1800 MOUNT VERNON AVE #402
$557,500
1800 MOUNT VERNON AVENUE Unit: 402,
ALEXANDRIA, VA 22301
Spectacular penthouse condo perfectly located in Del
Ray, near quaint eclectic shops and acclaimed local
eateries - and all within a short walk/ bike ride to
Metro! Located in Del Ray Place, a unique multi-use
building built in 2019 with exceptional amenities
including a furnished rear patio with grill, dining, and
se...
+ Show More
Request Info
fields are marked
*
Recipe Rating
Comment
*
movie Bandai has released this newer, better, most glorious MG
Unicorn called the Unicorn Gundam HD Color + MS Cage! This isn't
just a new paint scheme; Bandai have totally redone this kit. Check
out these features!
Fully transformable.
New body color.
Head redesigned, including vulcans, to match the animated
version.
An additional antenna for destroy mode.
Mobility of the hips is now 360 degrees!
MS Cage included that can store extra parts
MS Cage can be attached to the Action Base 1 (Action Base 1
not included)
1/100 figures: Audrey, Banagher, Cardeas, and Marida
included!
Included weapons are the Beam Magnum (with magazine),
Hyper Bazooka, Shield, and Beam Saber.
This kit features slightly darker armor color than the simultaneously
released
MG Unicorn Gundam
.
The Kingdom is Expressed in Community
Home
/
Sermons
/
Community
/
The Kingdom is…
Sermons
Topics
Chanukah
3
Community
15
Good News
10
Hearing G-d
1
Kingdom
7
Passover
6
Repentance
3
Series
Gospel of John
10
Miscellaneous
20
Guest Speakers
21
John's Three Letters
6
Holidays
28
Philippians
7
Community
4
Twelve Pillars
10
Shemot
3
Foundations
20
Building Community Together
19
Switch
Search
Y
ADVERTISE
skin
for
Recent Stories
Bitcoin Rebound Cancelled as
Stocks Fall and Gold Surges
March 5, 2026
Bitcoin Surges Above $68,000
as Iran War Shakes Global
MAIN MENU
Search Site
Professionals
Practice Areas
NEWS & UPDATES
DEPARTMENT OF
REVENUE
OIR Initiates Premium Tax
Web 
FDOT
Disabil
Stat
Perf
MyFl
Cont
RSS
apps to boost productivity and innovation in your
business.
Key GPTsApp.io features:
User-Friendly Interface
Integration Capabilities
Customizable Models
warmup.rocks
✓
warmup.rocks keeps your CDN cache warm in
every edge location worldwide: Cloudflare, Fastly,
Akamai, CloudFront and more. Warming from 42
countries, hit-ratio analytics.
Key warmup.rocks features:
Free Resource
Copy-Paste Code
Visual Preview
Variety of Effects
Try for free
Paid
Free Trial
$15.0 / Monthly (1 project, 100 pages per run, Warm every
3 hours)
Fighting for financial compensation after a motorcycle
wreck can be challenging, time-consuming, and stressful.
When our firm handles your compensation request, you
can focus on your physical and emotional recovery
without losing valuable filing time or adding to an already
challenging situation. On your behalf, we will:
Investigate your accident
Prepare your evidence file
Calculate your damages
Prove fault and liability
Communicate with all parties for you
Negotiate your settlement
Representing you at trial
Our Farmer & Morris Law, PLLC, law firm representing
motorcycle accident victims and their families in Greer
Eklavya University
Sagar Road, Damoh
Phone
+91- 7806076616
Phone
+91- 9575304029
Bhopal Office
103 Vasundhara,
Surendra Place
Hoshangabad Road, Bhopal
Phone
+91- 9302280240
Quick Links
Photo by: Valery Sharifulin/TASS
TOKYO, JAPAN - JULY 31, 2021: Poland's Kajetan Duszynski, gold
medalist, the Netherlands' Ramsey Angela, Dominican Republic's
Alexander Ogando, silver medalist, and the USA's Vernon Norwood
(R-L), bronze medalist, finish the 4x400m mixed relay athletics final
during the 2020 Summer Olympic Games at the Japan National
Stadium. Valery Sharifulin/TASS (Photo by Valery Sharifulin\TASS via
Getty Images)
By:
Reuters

========

» Written task:
Only the lines from the one containing "without losing valuable" through the one containing "Photo by: Valery Sharifulin/TASS" are to be retyped, both boundary lines included, with no other material.

» Output of the exercise:
without losing valuable filing time or adding to an already
challenging situation. On your behalf, we will:
Investigate your accident
Prepare your evidence file
Calculate your damages
Prove fault and liability
Communicate with all parties for you
Negotiate your settlement
Representing you at trial
Our Farmer & Morris Law, PLLC, law firm representing
motorcycle accident victims and their families in Greer
Eklavya University
Sagar Road, Damoh
Phone
+91- 7806076616
Phone
+91- 9575304029
Bhopal Office
103 Vasundhara,
Surendra Place
Hoshangabad Road, Bhopal
Phone
+91- 9302280240
Quick Links
Photo by: Valery Sharifulin/TASS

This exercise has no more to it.